Essa combinação leva a um aperto das condições financeiras. Nas estimativas do ASA Investments, “mantidos os patamares atuais de nível de juros futuros, risco país, índice Bovespa e outros indicadores, teríamos o crescimento econômico de 2021 reduzido para 1,2%, contra nossa projeção de 2,1%, já substancialmente abaixo do consenso Focus, de 3,5%”, aponta a instituição. “Teríamos um crescimento pífio, que nos condenaria a manter uma taxa de desemprego praticamente inalterada ao longo de 2021, em torno de seu recorde histórico de 16%, número que estimamos para o final deste ano”, dizem os economistas do ASA. Se o câmbio ficar muito pressionado, os aumentos de preços, hoje concentrados principalmente nos alimentos, podem se disseminar. As expectativas de inflação começariam a piorar, levando o BC a ter que elevar a Selic prematuramente.
Fazer um programa de transferência de renda mais amplo é uma ideia que faz todo o sentido num país tão desigual quanto o Brasil. A proposta, contudo, precisa ser bem desenhada. É possível concebê-la e executá-la sem recorrer a malabarismos fiscais, como usar recursos dos precatórios. Mas isso requer decisões complexas e eventualmente impopulares, como unificar programas sociais já existentes.
Adotar medidas para tentar driblar o teto de gastos vai piorar o risco fiscal, elevando ainda mais os juros futuros e a cotação da moeda americana. O teto tem problemas, como a dificuldade para acionar os gatilhos que controlariam em especial os gastos com o funcionalismo. Além disso, as despesas não financeiras da União só poderão aumentar 2,13% em 2021, o que levará a cortes expressivos nos gastos discricionários (como custeio da máquina e investimento). Trata-se, porém, da âncora fiscal que dá alguma previsibilidade para as contas públicas do país. Uma eventual mudança do teto precisaria ser conduzida com muita habilidade, combinada a medidas que reduzam a rigidez do orçamento – como uma reforma administrativa de fato ambiciosa – e aumentem o potencial de crescimento da economia – como a reforma tributária.
A administração de Jair Bolsonaro vai na direção oposta. A disputa entre Guedes e o ministro do Desenvolvimento Regional, Rogério Marinho, evidencia a falta de rumo do governo de um presidente que só pensa na reeleição e não se dispõe a contrariar grupos de interesse. A percepção crescente é que não haverá iniciativas para deter a expansão das despesas obrigatórias e que a agenda de reforma vai ficar à deriva. Marinho e a ala política do governo planejam medidas que tendem a furar o teto, num quadro de isolamento cada vez maior de Guedes.

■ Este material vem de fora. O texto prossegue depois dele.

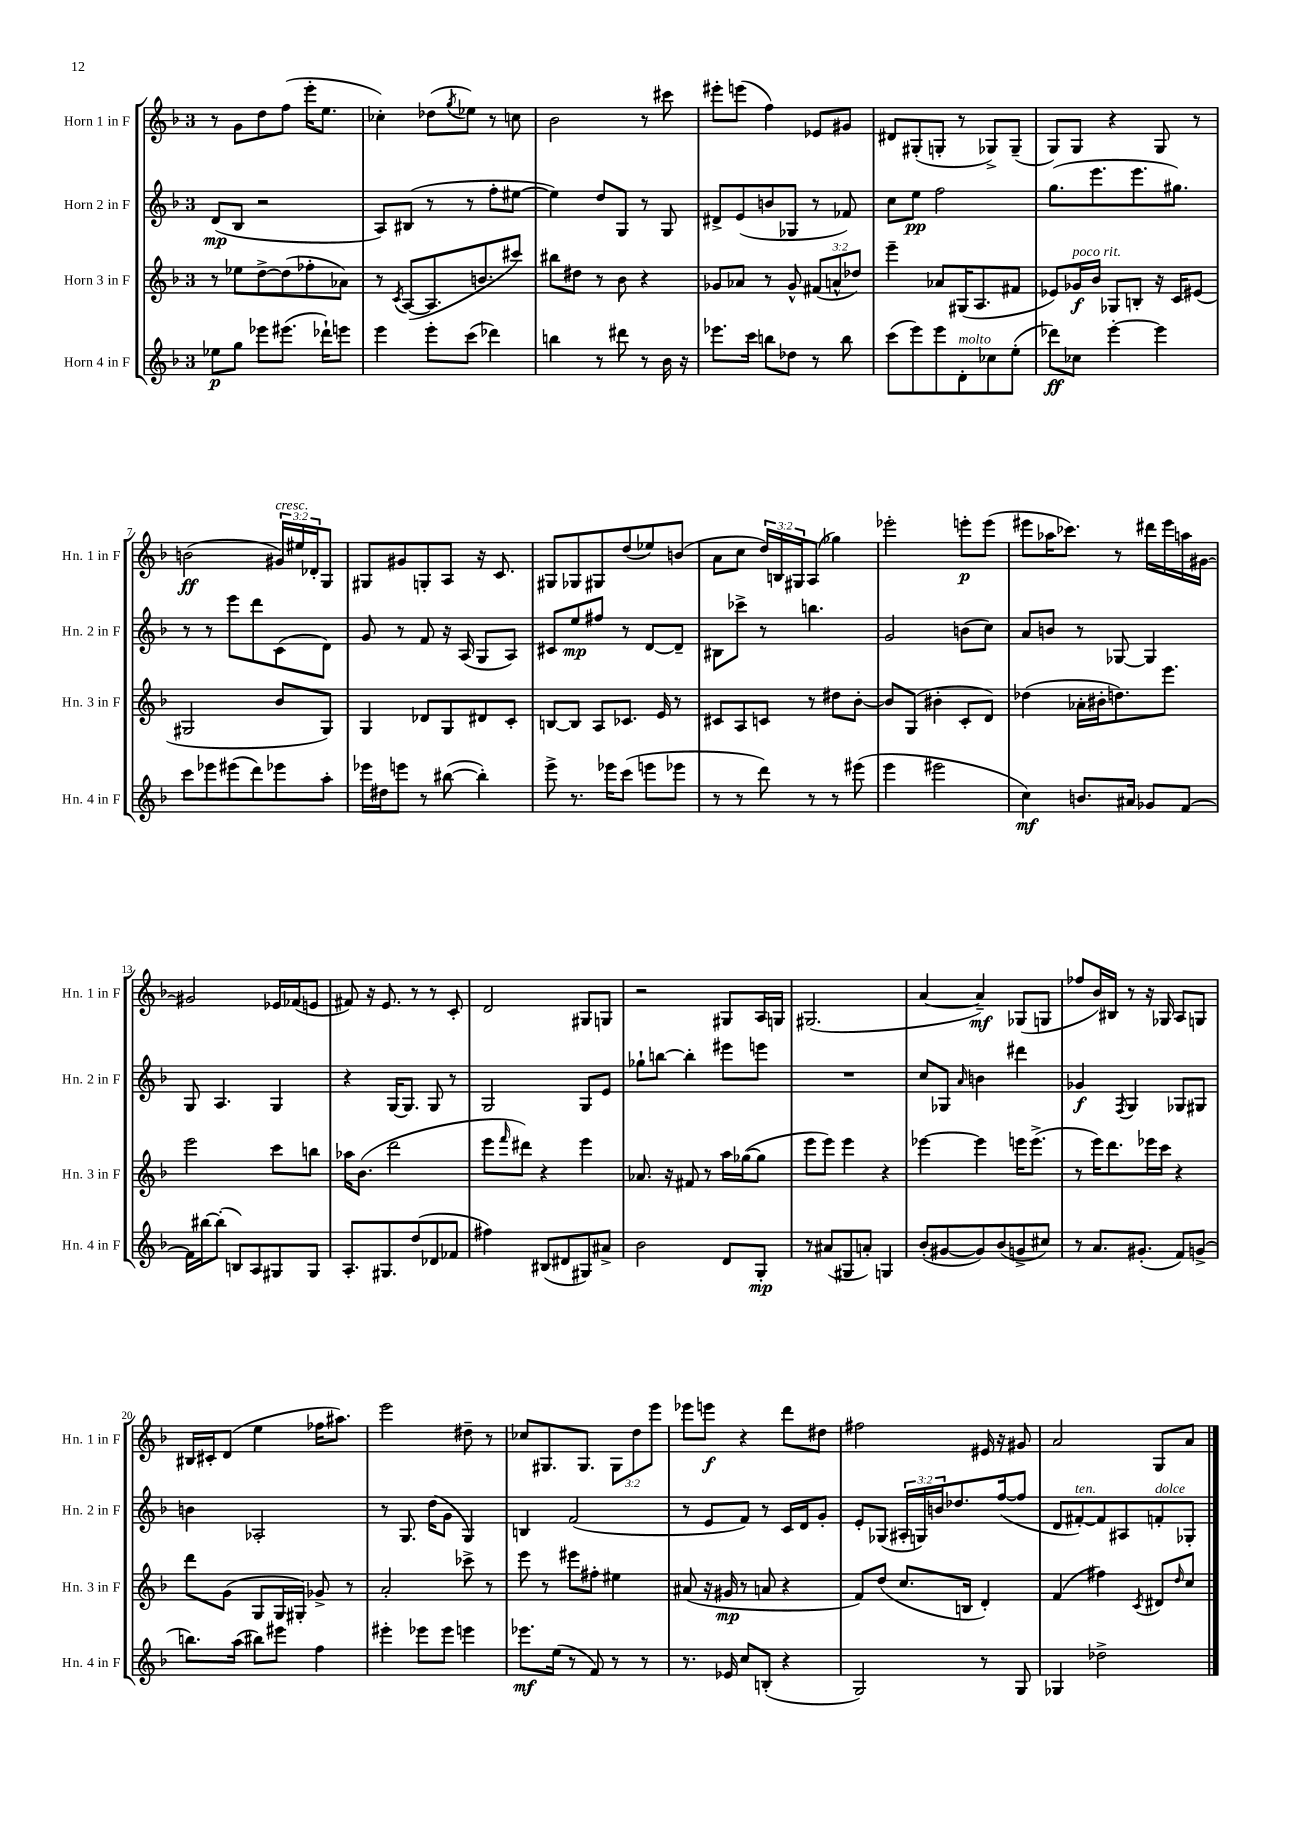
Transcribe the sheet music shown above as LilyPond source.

<<
\new StaffGroup <<
\new Staff = "s0" \with { instrumentName = "Horn 1 in F" shortInstrumentName = "Hn. 1 in F" } {
    \clef treble \key f \major \once \override Staff.TimeSignature.style = #'single-digit \time 3/4 \override Staff.TupletNumber.text = #tuplet-number::calc-fraction-text
    r8 g'8 d''8 f''8( e'''16-. e''8. |
    ces''4-.) des''8( \acciaccatura { g''8 } ees''8) r8 c''8 |
    bes'2 r8 cis'''8 |
    eis'''8-. e'''8( f''4) ees'8 gis'8 |
    dis'8 gis8-.( g8-. r8 ges8->) ges8--( |
    g8) g8 r4 g8 r8 |
    b'2\ff( \tuplet 3/2 { gis'16^\markup { \italic "cresc." }) eis''16 des'16-. } g8 |
    gis8 gis'8 g8-. a8 r16 c'8. |
    gis8 ges8 gis8 d''8( ees''8) b'8( |
    a'8 c''8 \tuplet 3/2 { d''16) b16 gis16 } a8( ges''4) |
    ees'''2-. e'''8-.\p e'''8( |
    eis'''8 aes''16 ces'''8.) r8 dis'''16 eis'''16 a''16 gis'16~ |
    gis'2 ees'16 fes'16( e'8 |
    fis'8) r16 e'8. r8 r8 c'8-. |
    d'2 gis8 g8 |
    r2 gis8 a16 g16 |
    gis2.( |
    a'4~ a'4--\mf) ges8( g8 |
    fes''8 bes'16) bis16 r8 r16 ges16 a8 g8 |
    bis16 cis'16-. d'8( e''4 fes''16 ais''8.) |
    e'''2 dis''8-- r8 |
    ces''8 gis8. gis8. \tuplet 3/2 { gis8 d''8 e'''8 } |
    ees'''8 e'''8\f r4 d'''8 dis''8 |
    fis''2 eis'16 r16 gis'8 |
    a'2 g8 a'8 \bar "|." |
}
\new Staff = "s1" \with { instrumentName = "Horn 2 in F" shortInstrumentName = "Hn. 2 in F" } {
    \clef treble \key f \major \once \override Staff.TimeSignature.style = #'single-digit \time 3/4 \override Staff.TupletNumber.text = #tuplet-number::calc-fraction-text
    d'8\mp( bes8 r2 |
    a8) bis8( r8 r8 f''8-. eis''8~ |
    eis''4) d''8 g8 r8 g8 |
    dis'8-> e'8( b'8 ges8 r8 fes'8) |
    c''8 e''8\pp f''2 |
    g''8.( e'''8. e'''8. gis''8.) |
    r8 r8 e'''8 d'''8 c'8( d'8) |
    g'8 r8 f'8 r16 a16( g8 a8) |
    cis'8 e''8\mp fis''8 r8 d'8~ d'8-- |
    bis8 ces'''8-> r8 b''4. |
    g'2 b'8( c''8) |
    a'8 b'8 r8 ges8~ ges4 |
    g8 a4. g4 |
    r4 g16~ g8. g8 r8 |
    g2 g8 e'8 |
    ges''8-! b''8~ b''4-. eis'''8 e'''8 |
    R2. |
    c''8 ges8 \grace { a'16 } b'4 dis'''4 |
    ges'4\f \acciaccatura { f8 } g4 ges8 gis8 |
    b'4 aes2-. |
    r8 g8. d''16( g'8 g4) |
    b4 f'2( |
    r8 e'8 f'8) r8 c'16 d'16 g'8-. |
    e'8-. ges8( \tuplet 3/2 { ais16-. g16) b'16 } des''8. f''16~( f''8 |
    d'8 fis'8~-.^\markup { \italic "ten." }) fis'8 ais8 f'8-.^\markup { \italic "dolce" } ges8-. \bar "|." |
}
\new Staff = "s2" \with { instrumentName = "Horn 3 in F" shortInstrumentName = "Hn. 3 in F" } {
    \clef treble \key f \major \once \override Staff.TimeSignature.style = #'single-digit \time 3/4 \override Staff.TupletNumber.text = #tuplet-number::calc-fraction-text
    r8 ees''8 d''8~-> d''8( fes''8-. aes'8) |
    r8 \acciaccatura { c'8 } a8~( a8. b'8. cis'''8) |
    bis''8 dis''8 r8 bes'8 r4 |
    ges'8 aes'8 r8 ges'8-^ \tuplet 3/2 { fis'8( a'8-^ des''8) } |
    e'''4-- aes'8 gis16( a8. fis'8 |
    ees'8) ges'16\f^\markup { \italic "poco rit." } bes'16 ges8 b8-. r16 c'16 eis'8( |
    gis2 bes'8 gis8) |
    g4 des'8 g8 dis'8 c'8-. |
    b8~ b8 a8 ces'8. e'16 r8 |
    cis'8 a8 c'8 r8 dis''8 bes'8~-. |
    bes'8 g8( bis'4-. c'8-. d'8) |
    des''4( aes'16-. bis'16-. d''8.) e'''8. |
    e'''2 c'''8 b''8 |
    aes''16 bes'8.( d'''2 |
    e'''8 \grace { f'''16 } dis'''8) r4 e'''4 |
    aes'8. r16 fis'8 r8 a''16 ges''16~( ges''8 |
    e'''8 e'''8) e'''4 r4 |
    ees'''4~ ees'''4 e'''16 e'''8.->( |
    r8 e'''16) d'''8. ees'''16 c'''16 r4 |
    d'''8 g'8( g8 g16 gis16-.) ges'8-> r8 |
    a'2-. ces'''8-> r8 |
    e'''8 r8 eis'''8 fis''8-. eis''4 |
    ais'8( r16 gis'16\mp r8 a'8 r4 |
    f'8) d''8( c''8. b16 d'4-.) |
    f'4( fis''4) \acciaccatura { c'8 } dis'8 \grace { d''16 } c''8 \bar "|." |
}
\new Staff = "s3" \with { instrumentName = "Horn 4 in F" shortInstrumentName = "Hn. 4 in F" } {
    \clef treble \key f \major \once \override Staff.TimeSignature.style = #'single-digit \time 3/4
    ees''8\p g''8 ees'''8 eis'''8.( des'''16-!) e'''8 |
    e'''4 e'''8-. c'''8( des'''4) |
    b''4 r8 dis'''8 r8 bes'16 r16 |
    ees'''8. c'''16 b''8 des''8 r8 b''8 |
    c'''8( e'''8) e'''8 d'8-.^\markup { \italic "molto" } ces''8 e''8-.( |
    des'''8\ff) ces''8 e'''4~-. e'''4 |
    c'''8 ees'''8 eis'''8( d'''8) ees'''8 a''8-. |
    ees'''16 dis''16 e'''8 r8 bis''8~( bis''4-.) |
    e'''8-> r8. ees'''16 c'''8( e'''8 ees'''8 |
    r8 r8 d'''8) r8 r8 eis'''8( |
    e'''4 eis'''2 |
    c''4\mf) b'8. ais'16 ges'8 f'8~ |
    f'16 bis''16~ bis''8-.( b8) a8 gis8 gis8 |
    a8.-. gis8. d''8( des'8 fes'8 |
    fis''4) bis8( dis'8 gis8) ais'8-> |
    bes'2 d'8 g8-.\mp |
    r8 ais'8( gis8 a'8-.) g4 |
    bes'8-.( gis'8~ gis'8) bes'8( g'8-> cis''8) |
    r8 a'8. gis'8.-.( f'8) g'8->( |
    b''8.) a''16( bis''8) eis'''8 f''4 |
    eis'''4-. ees'''8 ees'''8 e'''4 |
    ees'''8.\mf e''16( r8 f'8) r8 r8 |
    r8. ees'16 c''8 b8-.( r4 |
    g2) r8 g8 |
    ges4 des''2-> \bar "|." |
}
>>
>>
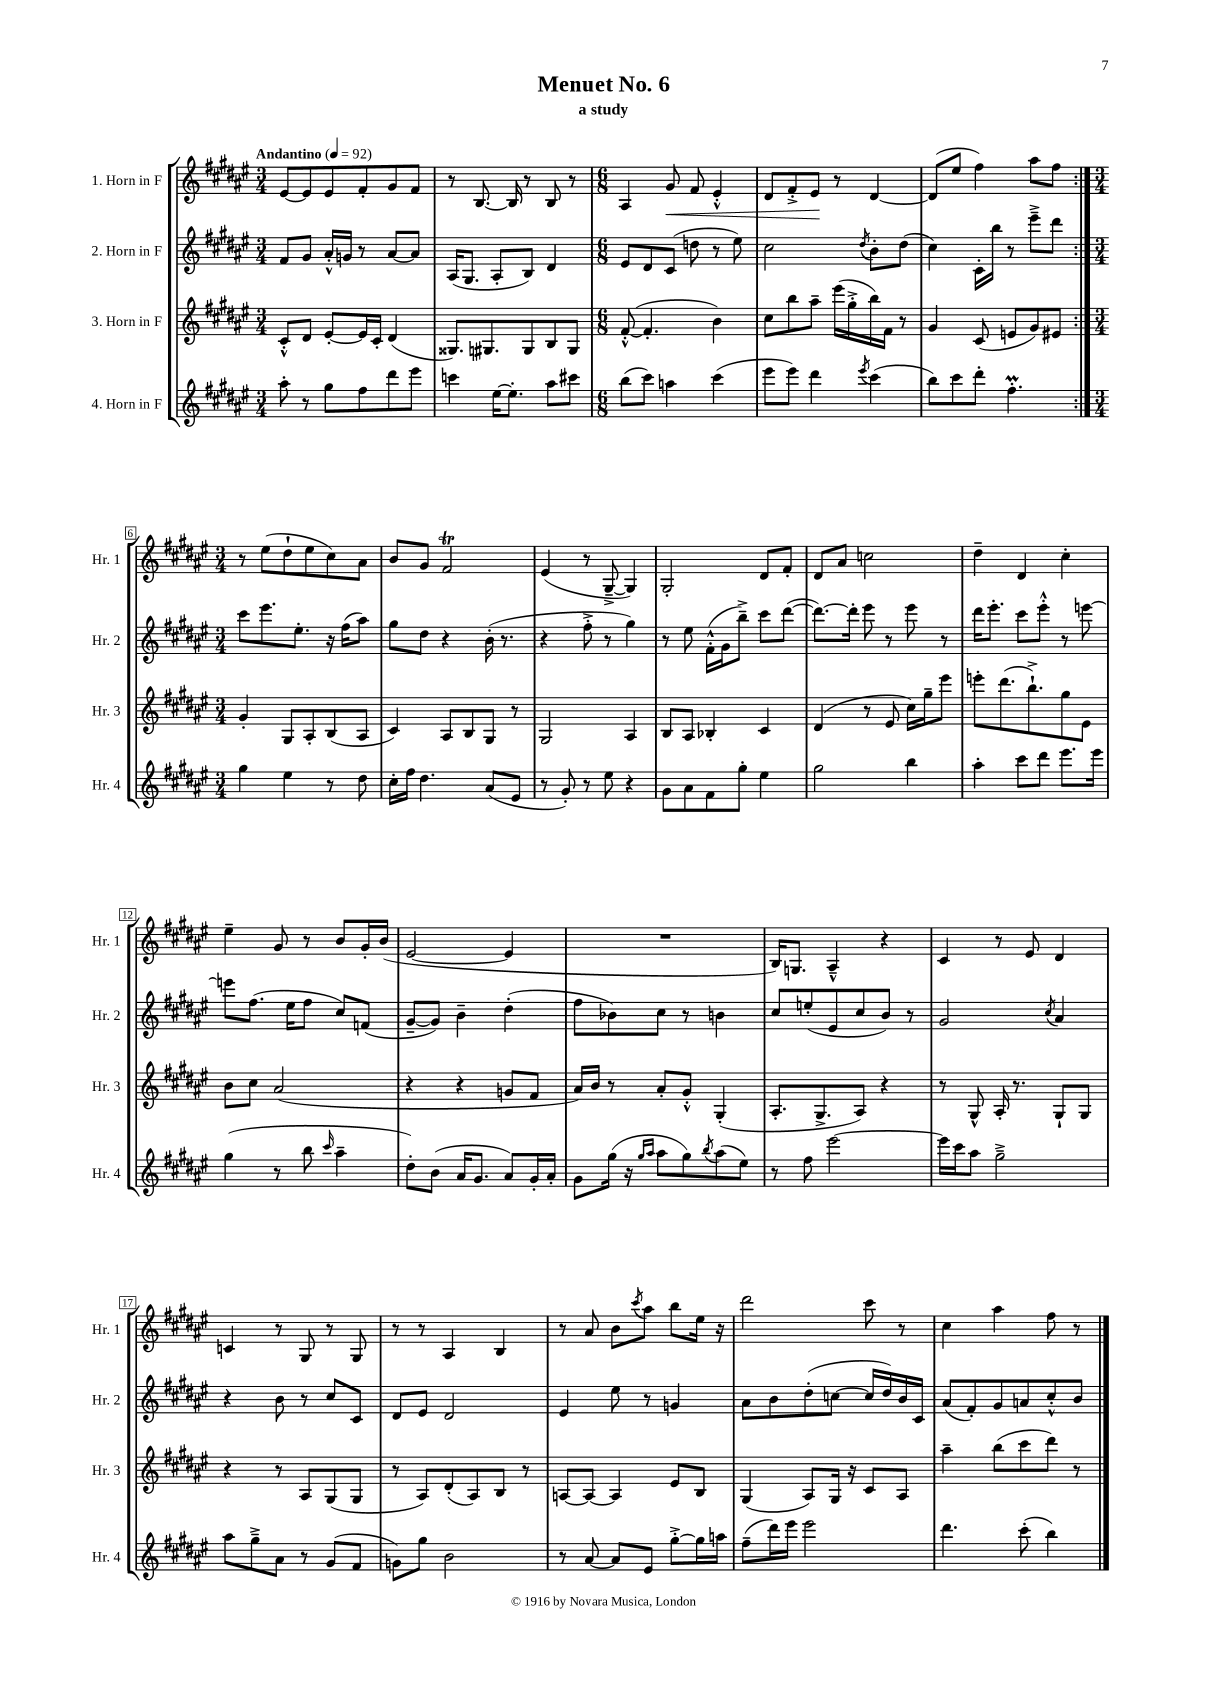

Se persistirem as incertezas fiscais, a recuperação da economia, que já terá desafios como a fraqueza do mercado de trabalho e o fim do auxílio emergencial, será ainda mais difícil. As condições financeiras apertadas vão minar a retomada e o cenário para o investimento seguirá turvo, afetando o crescimento de um país que desde 2014 exibe um desempenho econômico lamentável.